WHAT IS EXPECTED >> Reproduce every line of the listing below verbatim, and leave the pictures out.

DATA >>
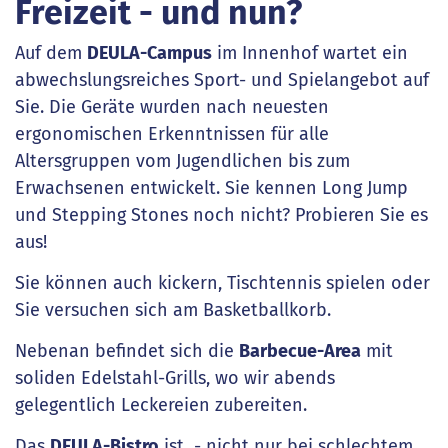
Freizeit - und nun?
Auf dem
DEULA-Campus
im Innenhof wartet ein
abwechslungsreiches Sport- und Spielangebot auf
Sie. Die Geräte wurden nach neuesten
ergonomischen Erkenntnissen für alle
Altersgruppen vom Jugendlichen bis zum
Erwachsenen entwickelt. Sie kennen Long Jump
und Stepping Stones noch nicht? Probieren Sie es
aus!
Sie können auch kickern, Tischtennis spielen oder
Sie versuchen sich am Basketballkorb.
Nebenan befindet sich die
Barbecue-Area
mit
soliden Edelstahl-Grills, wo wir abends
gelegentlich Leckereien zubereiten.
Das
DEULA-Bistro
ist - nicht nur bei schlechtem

EXPECTED OUTPUT >>
Freizeit - und nun?
Auf dem
DEULA-Campus
im Innenhof wartet ein
abwechslungsreiches Sport- und Spielangebot auf
Sie. Die Geräte wurden nach neuesten
ergonomischen Erkenntnissen für alle
Altersgruppen vom Jugendlichen bis zum
Erwachsenen entwickelt. Sie kennen Long Jump
und Stepping Stones noch nicht? Probieren Sie es
aus!
Sie können auch kickern, Tischtennis spielen oder
Sie versuchen sich am Basketballkorb.
Nebenan befindet sich die
Barbecue-Area
mit
soliden Edelstahl-Grills, wo wir abends
gelegentlich Leckereien zubereiten.
Das
DEULA-Bistro
ist - nicht nur bei schlechtem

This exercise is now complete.